In the past year I have found that being surrounded by peers who are just as enthusiastic as you is a learning experience like no other. Not only is it my amazing professors that I am learning from, but my friends and classmates as well. I love being a part of such a diverse academic campus, where I can be a History major, but my best friend is on the pre-med tract with a Biology major. 1/3 of our students are engineers, 1/3 social sciences/humanities, 1/3 natural sciences which creates a truly balanced environment. Seeing the enthusiasm of my peers for their studies helps motivate me in my academics, and it is incredible to be surrounded by such passion.
Extra-curricular: The enthusiasm of Hopkins students is not limited to the classrooms, which is very apparent in how involved our student body is. With over 320 clubs and organizations, 20 performing arts groups and 30+ community service projects on campus, JHU students are provided with ample opportunities to participate in extracurriculars. 75% of JHU students are involved with some level of athletics in their time here, and 25% of Hopkins students involved in Greek Life. With so many different options available, students can pretty much guarantee to find an activity that they love.
One of my favorite aspects of Hopkins is the ease with which students are able to participate in extracurricular activities. The size of the school, with an undergraduate population of about 5,000, makes for an intimate community with so many opportunities for involvement. In the past year as a freshman, I have been able to participate in the Woodrow Wilson Research Fellowship, Student Admissions Advisory Board (SAAB), Blue Key Tour Guide Society, Alpha Phi and JHUMUNC. I credit my involvement to the size of the university as well as the active student population that provides endless extracurricular opportunities.

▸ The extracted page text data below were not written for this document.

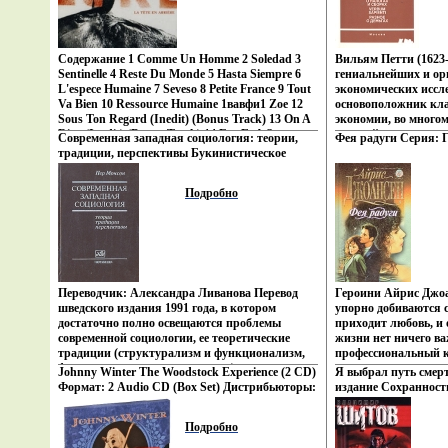
Содержание 1 Comme Un Homme 2 Soledad 3
Вильям Петти (1623-
Sentinelle 4 Reste Du Monde 5 Hasta Siempre 6
гениальнейших и о
L'espece Humaine 7 Seveso 8 Petite France 9 Tout
экономических иссле
Va Bien 10 Ressource Humaine 1вавфи1 Zoe 12
основоположник кла
Sous Ton Regard (Inedit) (Bonus Track) 13 On A
экономии, во много
Rien (Inedit) (Bonus Track) 14 Feu Et A Sang
дальнейшие пути ра
Современная западная социология: теории,
Фея радуги Серия: Г
(Inedit) (Bonus Track) 15 Petite France (Live)
экономическойвавип
традиции, перспективы Букинистическое
(Bonus Track) 16 Zoe (Live) (Bonus Track) 17
три наиболее интер
издание Сохранность: Хорошая Издательство:
Hasta Siempre (Live) (Bonus Track) 18 Me
"Трактат о налогах 
Нотабене, 1992 г Твердый переплет, 446 стр
Подробно
Passerвмззч De Toi (Live) (Bonus Track) 19 Film
sapienti - слово муд
ISBN 5-87170-014-4 Тираж: 5000 экз Формат:
L'enregistrement De ''La Tete En Arriere'' (Bonus
деньгах" (1682) Авт
60x90/16 (~145х217 мм) инфо 893x.
Track) Исполнитель Luke.
Переводчик: Александра Ливанова Перевод
Героини Айрис Джоан
шведского издания 1991 года, в котором
упорно добиваются 
достаточно полно освещаются проблемы
приходит любовь, и
современной социологии, ее теоретические
жизни нет ничего в
традиции (структурализм и функционализм,
профессиональный к
фенвагхъоменология, марксизм), основные
решительнававжг, го
Johnny Winter The Woodstock Experience (2 CD)
Я выбрал путь смер
направления современной науки
любви превращает е
Формат: 2 Audio CD (Box Set) Дистрибьюторы:
издание Сохранност
(символический интеракционизм, социология
влюбленного в нес 
Sony Music, SONY BMG Европейский Союз
АСТ, 1999 г Твердый 
познания, феминистская теория, историко-
Тэйн, популярной ки
Лицензионные товары Характеристики
237-01120-9 Тираж: 
Подробно
эмпирическая социология), а также вклад в
доказать в суде сво
аудионосителей 2009 г Альбом: Импортное
84x108/32 (~130х205 
социологию крупнейших теоретиков
убийству мужа Но Сэ
издание инфо 9097z.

Considering JHU was the first research university founded in the United States, it only seems fit that the students here are extremely passionate about research. Hopkins actually receives more federal funding for research than any other institution in the country! Research occurs in every single department at Hopkins – even the humanities! 70% of Hopkins students graduate with some type of research before they graduate.
Attending a university that placed significant emphasis on undergraduate research was an important factor in my college search, and ultimately was one of deciding factors in my decision to come here. I am a part of the Woodrow Wilson Research Fellowship, which is an amazing program available to Hopkins students. I receive funding from the university for all four of my years here to be used on any kind of independent research. While my project is not set yet, I am thinking of using my money to spend next summer in London studying media coverage of the 2012 Olympics. I think it is so amazing that I am only a freshman and the university is already entrusting me with funds for independent research to use at my discretion. The Wilson Program is one of the many ways the University helps to foster a research environment amongst us undergraduates.
Post-graduation:After leaving Homewood, Hopkins students don’t stop. Within 6 months of graduation, about 42% of students have a job, 41% are involved in graduate level programs and the additional 17% are participating in volunteer projects or taking a glide year between graduation and continued education. 80% of students earn a graduate degree within 10 years of graduation, 82% of students who participate in pre-health advising are accepted to medical school, and 92% of students who participate in pre-law advising are accepted to law school. Students have the drive to shoot for amazing aspirations after graduation, and Hopkins provides them with the opportunities and resources to make these dreams a reality.
From my experience, I have to say that I think that it is this passion behind everything Hopkins students do that makes our student population and alum so successful. It also makes for the most incredible campus environment – it is an amazing feeling to be somewhere that allows students to pursue what really makes them happy – whether it be Quidditch or Quantum Mechanics, Acapella or Anthropology.